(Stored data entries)

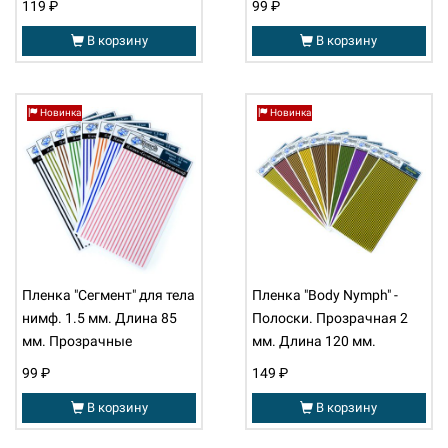
119 ₽
99 ₽
В корзину
В корзину
Новинка
Новинка
Пленка "Сегмент" для тела
Пленка "Body Nymph" -
нимф. 1.5 мм. Длина 85
Полоски. Прозрачная 2
мм. Прозрачные
мм. Длина 120 мм.
99 ₽
149 ₽
В корзину
В корзину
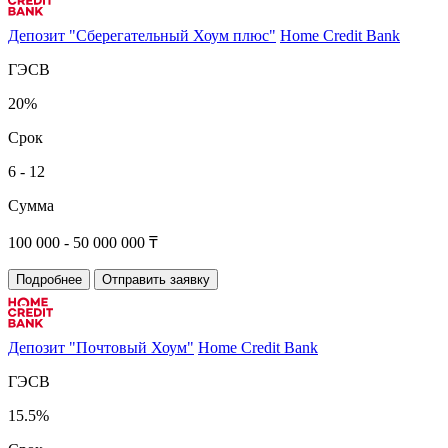
Депозит "Сберегательный Хоум плюс"
Home Credit Bank
ГЭСВ
20%
Срок
6 - 12
Сумма
100 000 - 50 000 000 ₸
Подробнее
Отправить заявку
Депозит "Почтовый Хоум"
Home Credit Bank
ГЭСВ
15.5%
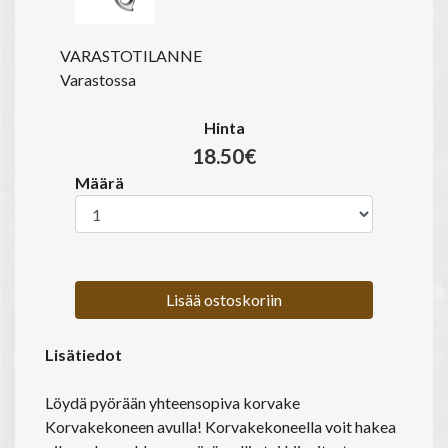
VARASTOTILANNE
Varastossa
Hinta
18.50€
Määrä
Lisää ostoskoriin
Lisätiedot
Löydä pyörään yhteensopiva korvake
Korvakekoneen avulla! Korvakekoneella voit hakea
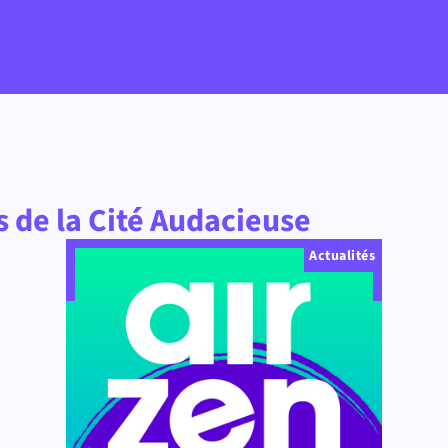
s de la Cité Audacieuse
Actualités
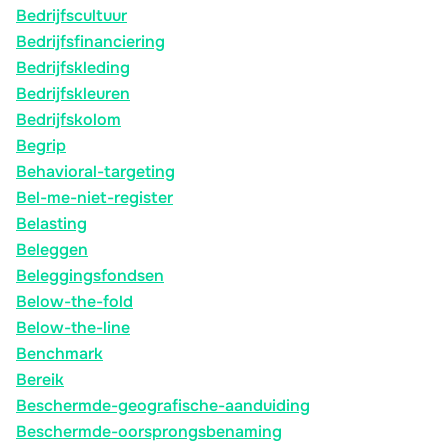
Bedrijfscultuur
Bedrijfsfinanciering
Bedrijfskleding
Bedrijfskleuren
Bedrijfskolom
Begrip
Behavioral-targeting
Bel-me-niet-register
Belasting
Beleggen
Beleggingsfondsen
Below-the-fold
Below-the-line
Benchmark
Bereik
Beschermde-geografische-aanduiding
Beschermde-oorsprongsbenaming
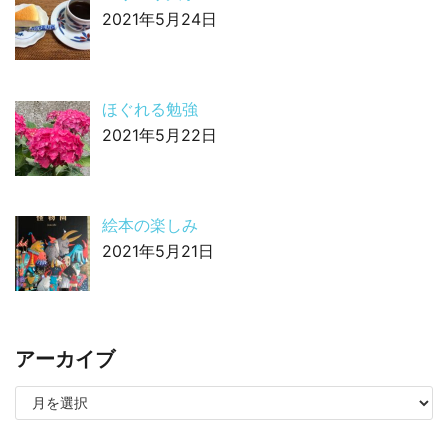
2021年5月24日
ほぐれる勉強
2021年5月22日
絵本の楽しみ
2021年5月21日
アーカイブ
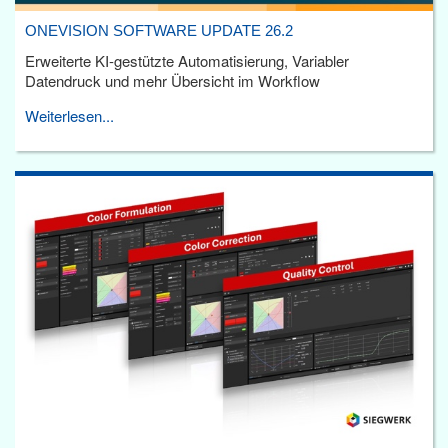
ONEVISION SOFTWARE UPDATE 26.2
Erweiterte KI-gestützte Automatisierung, Variabler
Datendruck und mehr Übersicht im Workflow
Weiterlesen...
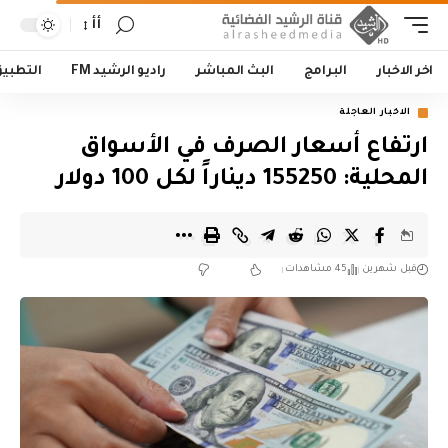
أأ
اخر الاخبار
البرامج
البث المباشر
راديو الرشيد FM
التطبي
الاخبار العاجلة
ارتفاع أسعار الصرف في الأسواق
المحلية: 155250 ديناراً لكل 100 دولار
قبل شهرين
45 مشاهدات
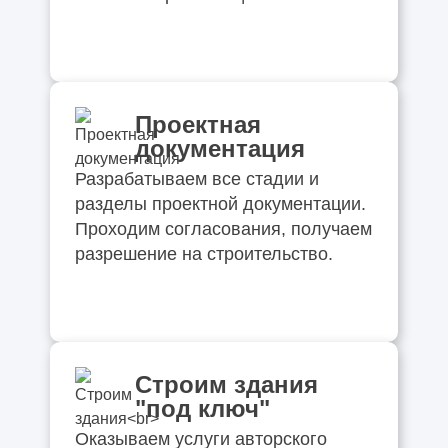
Проектная
документация
Разрабатываем все стадии и
разделы проектной документации.
Проходим согласования, получаем
разрешение на строительство.
Строим здания
"под ключ"
Оказываем услуги авторского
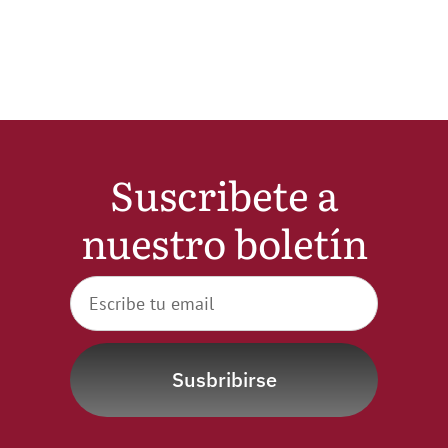
Noticias
Hazte Socio
Contactar
Suscribete a
nuestro boletín
WooCommerce My Account
WooCommerce Cart
Susbribirse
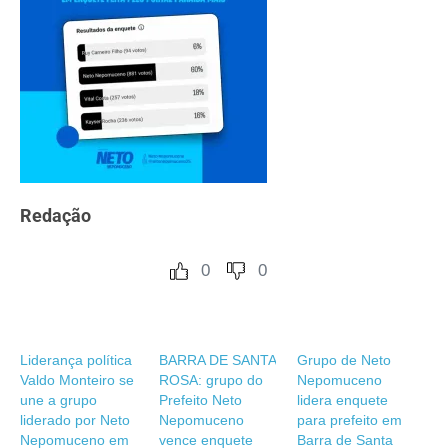
Redação
0
0
Liderança política
BARRA DE SANTA
Grupo de Neto
Valdo Monteiro se
ROSA: grupo do
Nepomuceno
une a grupo
Prefeito Neto
lidera enquete
liderado por Neto
Nepomuceno
para prefeito em
Nepomuceno em
vence enquete
Barra de Santa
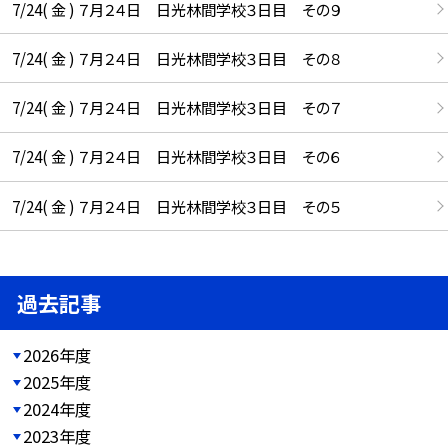
7/24( 金 ) ７月２４日 日光林間学校３日目 その９
7/24( 金 ) ７月２４日 日光林間学校３日目 その８
7/24( 金 ) ７月２４日 日光林間学校３日目 その７
7/24( 金 ) ７月２４日 日光林間学校３日目 その６
7/24( 金 ) ７月２４日 日光林間学校３日目 その５
過去記事
2026年度
2025年度
2024年度
2023年度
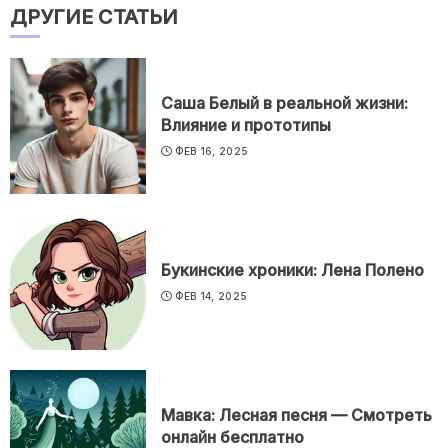
ДРУГИЕ СТАТЬИ
Саша Белый в реальной жизни:
Влияние и прототипы
ФЕВ 16, 2025
Букинские хроники: Лена Полено
ФЕВ 14, 2025
Мавка: Лесная песня — Смотреть
онлайн бесплатно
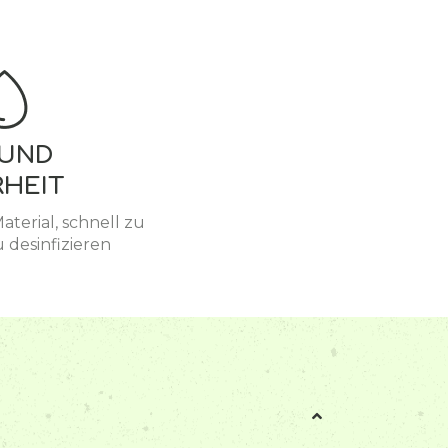
 UND
RHEIT
aterial, schnell zu
u desinfizieren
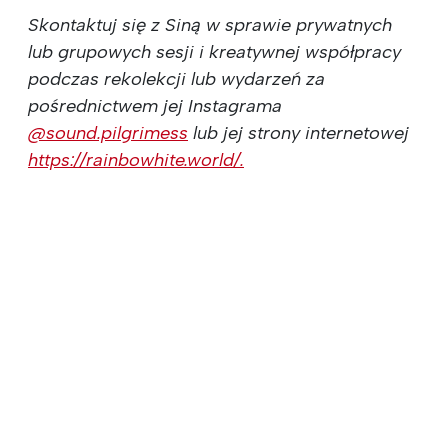
Skontaktuj się z Siną w sprawie prywatnych
lub grupowych sesji i kreatywnej współpracy
podczas rekolekcji lub wydarzeń za
pośrednictwem jej Instagrama
@sound.pilgrimess
lub jej strony internetowej
https://rainbowhite.world/.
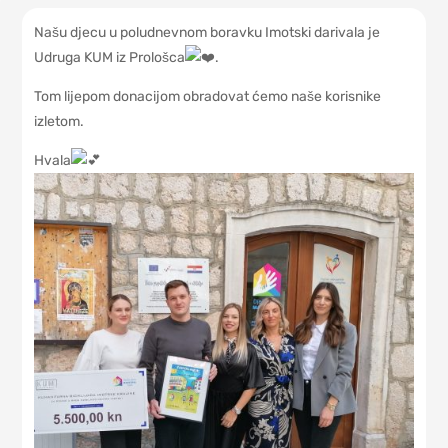
Našu djecu u poludnevnom boravku Imotski darivala je
Udruga KUM iz Prološca
.
Tom lijepom donacijom obradovat ćemo naše korisnike
izletom.
Hvala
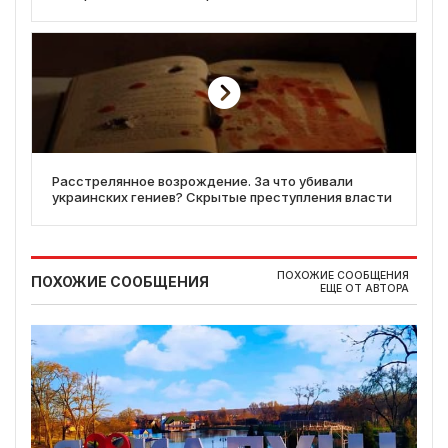
Расстрелянное возрождение. За что убивали
украинских гениев? Скрытые преступления власти
ПОХОЖИЕ СООБЩЕНИЯ
ПОХОЖИЕ СООБЩЕНИЯ
ЕЩЕ ОТ АВТОРА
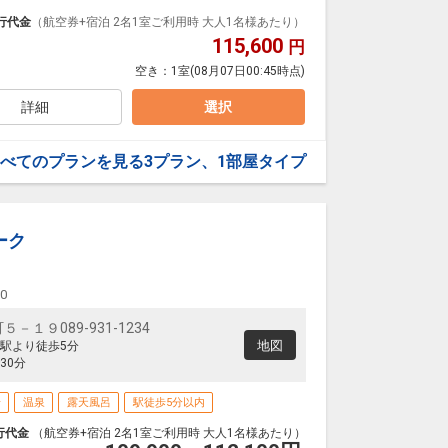
行代金
（航空券+宿泊 2名1室ご利用時 大人1名様あたり）
115,600
円
込んだメニューをご用意しました。
空き：
1室
(08月07日00:45時点)
たちが腕によりをかけて品数80種類以上のお料理をお
詳細
選択
り朝粥といれたてコーヒーが好評です。
べてのプランを見る
3プラン、1部屋タイプ
(+食事代金)として以下のお支払いが現地払いにてかか
ーク
00
１９089-931-1234
地図
駅より徒歩5分
30分
場
温泉
露天風呂
駅徒歩5分以内
行代金
（航空券+宿泊 2名1室ご利用時 大人1名様あたり）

Problem description:
The task calls for all records to be set down precisely, excluding any images.

Response to this exercise:
119 ₽
99 ₽
В корзину
В корзину
Новинка
Новинка
Пленка "Сегмент" для тела
Пленка "Body Nymph" -
нимф. 1.5 мм. Длина 85
Полоски. Прозрачная 2
мм. Прозрачные
мм. Длина 120 мм.
99 ₽
149 ₽
В корзину
В корзину
Депозит "Сберегательный Хоум плюс"
Home Credit Bank
ГЭСВ
20%
Срок
6 - 12
Сумма
100 000 - 50 000 000 ₸
Подробнее
Отправить заявку
Депозит "Почтовый Хоум"
Home Credit Bank
ГЭСВ
15.5%
VARASTOTILANNE
Varastossa
Hinta
18.50€
Määrä
Lisää ostoskoriin
Lisätiedot
Löydä pyörään yhteensopiva korvake
Korvakekoneen avulla! Korvakekoneella voit hakea
s de la Cité Audacieuse
Actualités
Bedrijfscultuur
Bedrijfsfinanciering
Bedrijfskleding
Bedrijfskleuren
Bedrijfskolom
Begrip
Behavioral-targeting
Bel-me-niet-register
Belasting
Beleggen
Beleggingsfondsen
Below-the-fold
Below-the-line
Benchmark
Bereik
Beschermde-geografische-aanduiding
Beschermde-oorsprongsbenaming
2021年5月24日
ほぐれる勉強
2021年5月22日
絵本の楽しみ
2021年5月21日
アーカイブ
ONEVISION SOFTWARE UPDATE 26.2
Erweiterte KI-gestützte Automatisierung, Variabler
Datendruck und mehr Übersicht im Workflow
Weiterlesen...
أأ
اخر الاخبار
البرامج
البث المباشر
راديو الرشيد FM
التطبي
الاخبار العاجلة
ارتفاع أسعار الصرف في الأسواق
المحلية: 155250 ديناراً لكل 100 دولار
قبل شهرين
45 مشاهدات
Проектная
документация
Разрабатываем все стадии и
разделы проектной документации.
Проходим согласования, получаем
разрешение на строительство.
Строим здания
"под ключ"
Оказываем услуги авторского
Noticias
Hazte Socio
Contactar
Suscribete a
nuestro boletín
WooCommerce My Account
WooCommerce Cart
Susbribirse
Redação
0
0
Liderança política
BARRA DE SANTA
Grupo de Neto
Valdo Monteiro se
ROSA: grupo do
Nepomuceno
une a grupo
Prefeito Neto
lidera enquete
liderado por Neto
Nepomuceno
para prefeito em
Nepomuceno em
vence enquete
Barra de Santa
7/24( 金 ) ７月２４日 日光林間学校３日目 その９
7/24( 金 ) ７月２４日 日光林間学校３日目 その８
7/24( 金 ) ７月２４日 日光林間学校３日目 その７
7/24( 金 ) ７月２４日 日光林間学校３日目 その６
7/24( 金 ) ７月２４日 日光林間学校３日目 その５
過去記事
2026年度
2025年度
2024年度
2023年度
ДРУГИЕ СТАТЬИ
Саша Белый в реальной жизни:
Влияние и прототипы
ФЕВ 16, 2025
Букинские хроники: Лена Полено
ФЕВ 14, 2025
Мавка: Лесная песня — Смотреть
онлайн бесплатно
 UND
RHEIT
aterial, schnell zu
u desinfizieren
Skontaktuj się z Siną w sprawie prywatnych
lub grupowych sesji i kreatywnej współpracy
podczas rekolekcji lub wydarzeń za
pośrednictwem jej Instagrama
@sound.pilgrimess
lub jej strony internetowej
https://rainbowhite.world/.
Našu djecu u poludnevnom boravku Imotski darivala je
Udruga KUM iz Prološca
.
Tom lijepom donacijom obradovat ćemo naše korisnike
izletom.
Hvala
Расстрелянное возрождение. За что убивали
украинских гениев? Скрытые преступления власти
ПОХОЖИЕ СООБЩЕНИЯ
ПОХОЖИЕ СООБЩЕНИЯ
ЕЩЕ ОТ АВТОРА
行代金
（航空券+宿泊 2名1室ご利用時 大人1名様あたり）
115,600
円
込んだメニューをご用意しました。
空き：
1室
(08月07日00:45時点)
たちが腕によりをかけて品数80種類以上のお料理をお
詳細
選択
り朝粥といれたてコーヒーが好評です。
べてのプランを見る
3プラン、1部屋タイプ
(+食事代金)として以下のお支払いが現地払いにてかか
ーク
00
１９089-931-1234
地図
駅より徒歩5分
30分
場
温泉
露天風呂
駅徒歩5分以内
行代金
（航空券+宿泊 2名1室ご利用時 大人1名様あたり）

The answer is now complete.